Task objective:
Could you restate, exactly and with nothing added, the lines from the start of the data through the line that holds "G04 APERTURE LIST*", leaving the pictures out?

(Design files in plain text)
▬▬▬▬▬▬▬▬▬▬

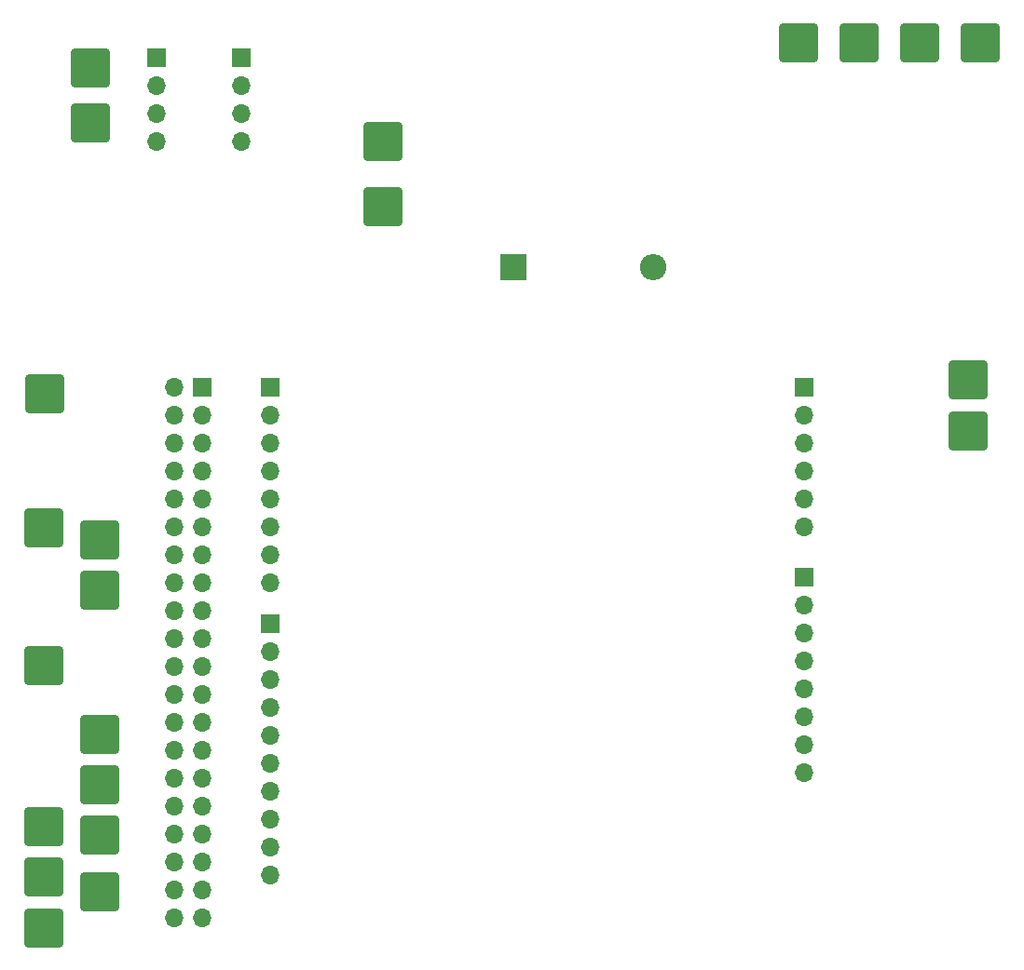
<source format=gbr>
%TF.GenerationSoftware,KiCad,Pcbnew,8.0.2*%
%TF.CreationDate,2024-06-28T22:02:35+02:00*%
%TF.ProjectId,Leiterkarte,4c656974-6572-46b6-9172-74652e6b6963,rev?*%
%TF.SameCoordinates,Original*%
%TF.FileFunction,Soldermask,Bot*%
%TF.FilePolarity,Negative*%
%FSLAX46Y46*%
G04 Gerber Fmt 4.6, Leading zero omitted, Abs format (unit mm)*
G04 Created by KiCad (PCBNEW 8.0.2) date 2024-06-28 22:02:35*
%MOMM*%
%LPD*%
G01*
G04 APERTURE LIST*
G04 Aperture macros list*
%AMRoundRect*
0 Rectangle with rounded corners*
0 $1 Rounding radius*
0 $2 $3 $4 $5 $6 $7 $8 $9 X,Y pos of 4 corners*
0 Add a 4 corners polygon primitive as box body*
4,1,4,$2,$3,$4,$5,$6,$7,$8,$9,$2,$3,0*
0 Add four circle primitives for the rounded corners*
1,1,$1+$1,$2,$3*
1,1,$1+$1,$4,$5*
1,1,$1+$1,$6,$7*
1,1,$1+$1,$8,$9*
0 Add four rect primitives between the rounded corners*
20,1,$1+$1,$2,$3,$4,$5,0*
20,1,$1+$1,$4,$5,$6,$7,0*
20,1,$1+$1,$6,$7,$8,$9,0*
20,1,$1+$1,$8,$9,$2,$3,0*%
G04 Aperture macros list end*
%ADD10R,2.400000X2.400000*%
%ADD11O,2.400000X2.400000*%
%ADD12RoundRect,0.250002X-1.499998X-1.499998X1.499998X-1.499998X1.499998X1.499998X-1.499998X1.499998X0*%
%ADD13RoundRect,0.250002X1.499998X1.499998X-1.499998X1.499998X-1.499998X-1.499998X1.499998X-1.499998X0*%
%ADD14O,1.700000X1.700000*%
%ADD15R,1.700000X1.700000*%
G04 APERTURE END LIST*
D10*
%TO.C,D2*%
X139850000Y-83200000D03*
D11*
X152550000Y-83200000D03*
%TD*%
D12*
%TO.C,RBLINK_1*%
X181200000Y-98100000D03*
%TD*%
%TO.C,VIN1*%
X128000000Y-71800000D03*
%TD*%
%TO.C,GND1*%
X128000000Y-77700000D03*
%TD*%
%TO.C,J27*%
X97200000Y-143300000D03*
%TD*%
%TO.C,J26*%
X97200000Y-138700000D03*
%TD*%
%TO.C,J25*%
X97200000Y-134100000D03*
%TD*%
%TO.C,J24*%
X97200000Y-119500000D03*
%TD*%
%TO.C,J23*%
X97200000Y-106900000D03*
%TD*%
%TO.C,J21*%
X97300000Y-94700000D03*
%TD*%
%TO.C,J20*%
X102300000Y-140000000D03*
%TD*%
%TO.C,J19*%
X102300000Y-134900000D03*
%TD*%
%TO.C,J18*%
X102300000Y-130300000D03*
%TD*%
%TO.C,J17*%
X102300000Y-125700000D03*
%TD*%
%TO.C,J16*%
X102300000Y-112600000D03*
%TD*%
%TO.C,J15*%
X102300000Y-108000000D03*
%TD*%
%TO.C,RPM_1*%
X165800000Y-62800000D03*
%TD*%
%TO.C,FUEL_1*%
X171300000Y-62800000D03*
%TD*%
%TO.C,OIL_1*%
X176800000Y-62800000D03*
%TD*%
%TO.C,TEMP_1*%
X182300000Y-62800000D03*
%TD*%
%TO.C,LBLINK_1*%
X181170000Y-93500000D03*
%TD*%
%TO.C,SPEED-_1*%
X101470000Y-65090000D03*
%TD*%
D13*
%TO.C,SPEED+_1*%
X101450000Y-70070000D03*
%TD*%
D14*
%TO.C,J12*%
X115170000Y-71795000D03*
X115170000Y-69255000D03*
X115170000Y-66715000D03*
D15*
X115170000Y-64175000D03*
%TD*%
%TO.C,J5*%
X111570000Y-94175000D03*
D14*
X109030000Y-94175000D03*
X111570000Y-96715000D03*
X109030000Y-96715000D03*
X111570000Y-99255000D03*
X109030000Y-99255000D03*
X111570000Y-101795000D03*
X109030000Y-101795000D03*
X111570000Y-104335000D03*
X109030000Y-104335000D03*
X111570000Y-106875000D03*
X109030000Y-106875000D03*
X111570000Y-109415000D03*
X109030000Y-109415000D03*
X111570000Y-111955000D03*
X109030000Y-111955000D03*
X111570000Y-114495000D03*
X109030000Y-114495000D03*
X111570000Y-117035000D03*
X109030000Y-117035000D03*
X111570000Y-119575000D03*
X109030000Y-119575000D03*
X111570000Y-122115000D03*
X109030000Y-122115000D03*
X111570000Y-124655000D03*
X109030000Y-124655000D03*
X111570000Y-127195000D03*
X109030000Y-127195000D03*
X111570000Y-129735000D03*
X109030000Y-129735000D03*
X111570000Y-132275000D03*
X109030000Y-132275000D03*
X111570000Y-134815000D03*
X109030000Y-134815000D03*
X111570000Y-137355000D03*
X109030000Y-137355000D03*
X111570000Y-139895000D03*
X109030000Y-139895000D03*
X111570000Y-142435000D03*
X109030000Y-142435000D03*
%TD*%
%TO.C,J3*%
X166320000Y-129205000D03*
X166320000Y-126665000D03*
X166320000Y-124125000D03*
X166320000Y-121585000D03*
X166320000Y-119045000D03*
X166320000Y-116505000D03*
X166320000Y-113965000D03*
D15*
X166320000Y-111425000D03*
%TD*%
D14*
%TO.C,J2*%
X117820000Y-111955000D03*
X117820000Y-109415000D03*
X117820000Y-106875000D03*
X117820000Y-104335000D03*
X117820000Y-101795000D03*
X117820000Y-99255000D03*
X117820000Y-96715000D03*
D15*
X117820000Y-94175000D03*
%TD*%
D14*
%TO.C,J4*%
X166320000Y-106875000D03*
X166320000Y-104335000D03*
X166320000Y-101795000D03*
X166320000Y-99255000D03*
X166320000Y-96715000D03*
D15*
X166320000Y-94175000D03*
%TD*%
D14*
%TO.C,J1*%
X117820000Y-138535000D03*
X117820000Y-135995000D03*
X117820000Y-133455000D03*
X117820000Y-130915000D03*
X117820000Y-128375000D03*
X117820000Y-125835000D03*
X117820000Y-123295000D03*
X117820000Y-120755000D03*
X117820000Y-118215000D03*
D15*
X117820000Y-115675000D03*
%TD*%
D14*
%TO.C,J11*%
X107420000Y-71795000D03*
X107420000Y-69255000D03*
X107420000Y-66715000D03*
D15*
X107420000Y-64175000D03*
%TD*%
M02*

</source>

▬▬▬▬▬▬▬▬▬▬

Task answer:
<source format=gbr>
%TF.GenerationSoftware,KiCad,Pcbnew,8.0.2*%
%TF.CreationDate,2024-06-28T22:02:35+02:00*%
%TF.ProjectId,Leiterkarte,4c656974-6572-46b6-9172-74652e6b6963,rev?*%
%TF.SameCoordinates,Original*%
%TF.FileFunction,Soldermask,Bot*%
%TF.FilePolarity,Negative*%
%FSLAX46Y46*%
G04 Gerber Fmt 4.6, Leading zero omitted, Abs format (unit mm)*
G04 Created by KiCad (PCBNEW 8.0.2) date 2024-06-28 22:02:35*
%MOMM*%
%LPD*%
G01*
G04 APERTURE LIST*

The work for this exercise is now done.